(Text under study):
Ron DeSantis: Biden’s OSHA Rule Is ‘Going Down’

Florida Gov. Ron DeSantis speaks at a COVID-19 testing site, Wednesday, Jan. 6, 2021, outside Hard Rock Stadium in Miami Gardens, Fla. First responders and people over 65 years-old began receiving the COVID-19 vaccine Wednesday during a trial run of the site which will open to seniors at a later …
AP Photo/Wilfredo Lee

Florida Gov. Ron DeSantis (R) on Thursday said the Biden administration’s forthcoming Occupational Safety and Health Administration (OSHA) rule imposing vaccine mandates on private employers will be “challenged immediately,” and he predicted it is “going down.”

Speaking at a press conference in Lakeland, Florida, where he and Attorney General Ashley Moody announced their lawsuit against President Biden, NASA Administrator Bill Nelson, NASA, the Office of Management and Budget (OMB), and General Services Administration (GSA) over the federal contractor vaccine mandate, DeSantis made it clear that his administration will challenge the OSHA rule, which has yet to be issued.

“Now we haven’t had the OSHA rule yet, that’s going to be challenged immediately. That OSHA rule’s going down. That is not going to be able to stand and so I’m confident of that,” he said, ultimately stating that his focus is “making sure people are treated well.”

(Parts of the exercise):
• 1. In the article on DeSantis and the OSHA rule, in what city did DeSantis hold the press conference?
• 2. Copy a passage from the article on DeSantis and the OSHA rule word for word: begin at the words "Florida Gov. Ron DeSantis (R)" and stop after "to be issued.".
• 3. Does each statement agree with the article on DeSantis and the OSHA rule? Answer yes or no for each, quoting the words from the article that decide it.
(a) DeSantis announced the lawsuit together with Attorney General Ashley Moody.
(b) The OSHA rule had already been issued when DeSantis spoke.
(c) The lawsuit concerns the federal contractor vaccine mandate.
The records that come next are separate material, unrelated to the article above.

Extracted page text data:
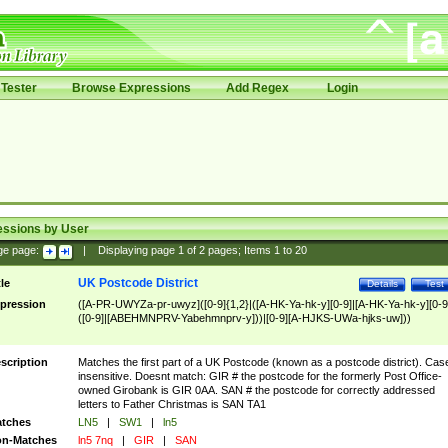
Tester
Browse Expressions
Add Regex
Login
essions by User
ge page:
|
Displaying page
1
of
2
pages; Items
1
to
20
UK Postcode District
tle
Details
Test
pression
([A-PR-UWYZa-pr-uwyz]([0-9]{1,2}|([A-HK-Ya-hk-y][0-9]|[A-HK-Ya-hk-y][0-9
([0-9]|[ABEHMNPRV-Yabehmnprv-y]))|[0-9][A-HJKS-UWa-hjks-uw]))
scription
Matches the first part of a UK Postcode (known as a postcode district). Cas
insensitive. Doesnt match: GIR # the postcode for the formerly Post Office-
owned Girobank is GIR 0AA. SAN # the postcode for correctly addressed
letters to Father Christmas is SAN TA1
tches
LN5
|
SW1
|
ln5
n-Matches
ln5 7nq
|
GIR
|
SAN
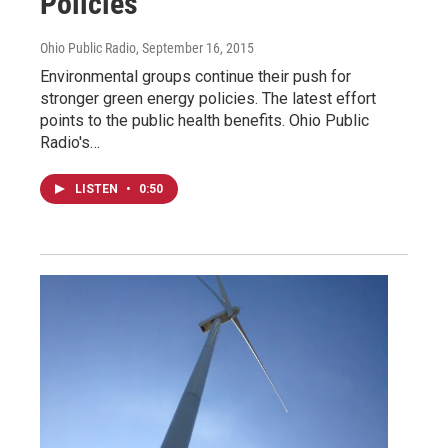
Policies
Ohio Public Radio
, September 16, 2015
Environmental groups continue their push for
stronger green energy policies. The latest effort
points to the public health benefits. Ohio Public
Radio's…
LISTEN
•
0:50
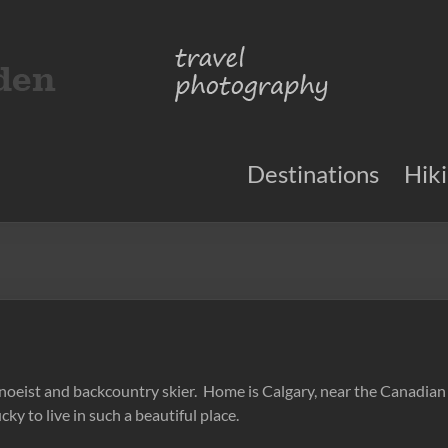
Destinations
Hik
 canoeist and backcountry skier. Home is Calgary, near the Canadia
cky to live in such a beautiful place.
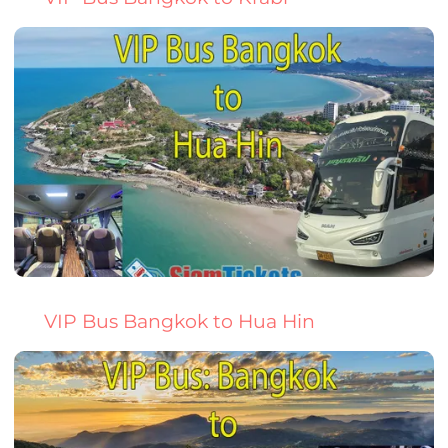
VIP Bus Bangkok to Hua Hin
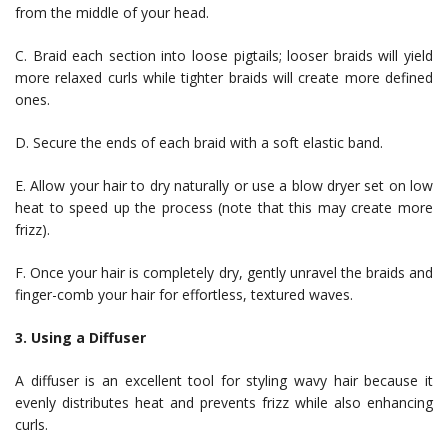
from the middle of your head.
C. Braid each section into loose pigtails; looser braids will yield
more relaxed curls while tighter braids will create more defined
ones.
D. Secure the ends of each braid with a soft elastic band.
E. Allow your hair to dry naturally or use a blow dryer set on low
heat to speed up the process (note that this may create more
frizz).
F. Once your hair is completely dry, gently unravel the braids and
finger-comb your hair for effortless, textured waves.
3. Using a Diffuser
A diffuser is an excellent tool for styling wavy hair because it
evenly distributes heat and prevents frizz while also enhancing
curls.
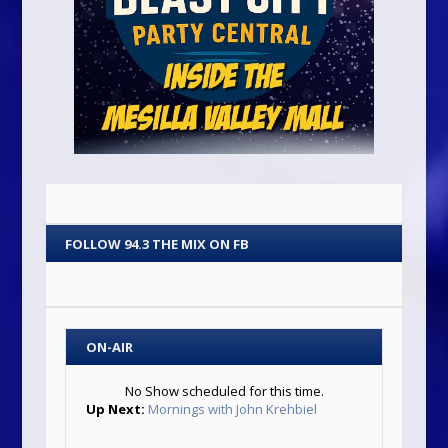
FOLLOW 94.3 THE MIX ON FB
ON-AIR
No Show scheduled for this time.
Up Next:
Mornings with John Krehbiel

(Solution set):
• 1. Lakeland, Florida.

• 2.
Florida Gov. Ron DeSantis (R) on Thursday said the Biden administration’s forthcoming Occupational Safety and Health Administration (OSHA) rule imposing vaccine mandates on private employers will be “challenged immediately,” and he predicted it is “going down.”

Speaking at a press conference in Lakeland, Florida, where he and Attorney General Ashley Moody announced their lawsuit against President Biden, NASA Administrator Bill Nelson, NASA, the Office of Management and Budget (OMB), and General Services Administration (GSA) over the federal contractor vaccine mandate, DeSantis made it clear that his administration will challenge the OSHA rule, which has yet to be issued.

• 3.
(a) Yes: "he and Attorney General Ashley Moody announced their lawsuit"
(b) No: "which has yet to be issued"
(c) Yes: "over the federal contractor vaccine mandate"